No doubt Martha has ways to make those too. Carola Vyhnak, Quinte West Paul Statham followed in his father’s footsteps and performs as Santa at corporate events, children’s parties, and personal home visits. My father was a radio personality when I was a youngster (I am now 72).
Among his other duties at the radio station CFJR in Brockville was on-air Santa. He did a nightly show and read the letters children sent to the North Pole via the radio station. I was glued to the radio every night truly believing I was listening to the one and only Santa Claus.
I was seven or eight years old when, one night at dinner I announced I wanted an air gun for Christmas. I pointed out that I was not asking for a BB gun. I knew I was too young for a BB gun.
I thought it was very responsible of me to note that. My father suggested I write Santa with my request. Sure enough, a couple of days later I was listening to the Santa show, when he announced he had received a letter from little Paul Statham.
He read my letter and I was over the moon. But his next words brought me back to Earth with a resounding thud. “Well Paul, I think you are a little too young for an air gun.
” That night at dinner, I stated quite forcefully that “Santa was a jerk. He thinks I meant a BB gun. He doesn’t even know the difference.
” My dad just smiled. I never did get that air gun. A year or maybe three years later I found out Santa was my dad.
That was an eye opener. My dad was a great Santa and I followed in his footsteps. For more than 40 years I have been performing as the jolly old St.
Nick for corporate events, children’s parties, and personal home visits. Paul Statham, Waterdown, ON I have a love-hate relationship with Christmas. You see, I was born on Christmas Eve.
My first lasting Christmas memory came after dinner on my birthday when I was 6-years-old. I can’t remember if there was a birthday cake — holidays in our home were recognized but generally not as full-on festive occasions — but a present was usually made available. I asked about my birthday present, and my father said, “Choose one of your Christmas gifts from under the tree!” His response haunted me for years and led to my harbouring those mixed feelings about Christmas.
Peter Pinch, Toronto Virginia Van Vliet’s Christmas tree has become an album of her family’s history. For our first Christmas in Toronto in 1976, my husband and I bought a small Scotch pine and decorated it with red and silver balls and red lights. Very 1970s, but not my idea of a real Christmas tree.
My grandfather was German and when I was growing up, we always had a large tree with a variety of ornaments collected over the years. How, I wondered, could we quickly amass such a collection? Our solution was to host a yearly Christmas party, asking each guest to bring something for the tree. We also began giving each other ornaments in our stockings.

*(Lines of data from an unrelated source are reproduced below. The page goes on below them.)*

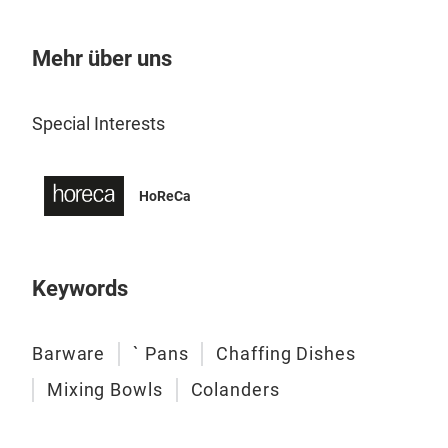
Mehr über uns
Special Interests
HoReCa
Gas
Keywords
We 
and 
Barware
` Pans
Chaffing Dishes
stai
Mixing Bowls
Colanders
M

Our Christmas tree has become an album of our family’s history. As we hang the decorations, I can watch our daughter grow from the Baby’s First Christmas carriage, through her passions for Big Bird, the Muppets, dinosaurs, ballet, Roman history and designer shoes right up to her current job as a librarian. Other ornaments remind me of friends who knitted or crocheted or embroidered beautiful items or thought of us while travelling and bought us ornaments from around the world.
Still others remind me of friends who are no longer with us but remembered on our tree. It takes us a whole day to decorate the tree, but it is worth it for the memories it brings. Virginia Van Vliet, Toronto.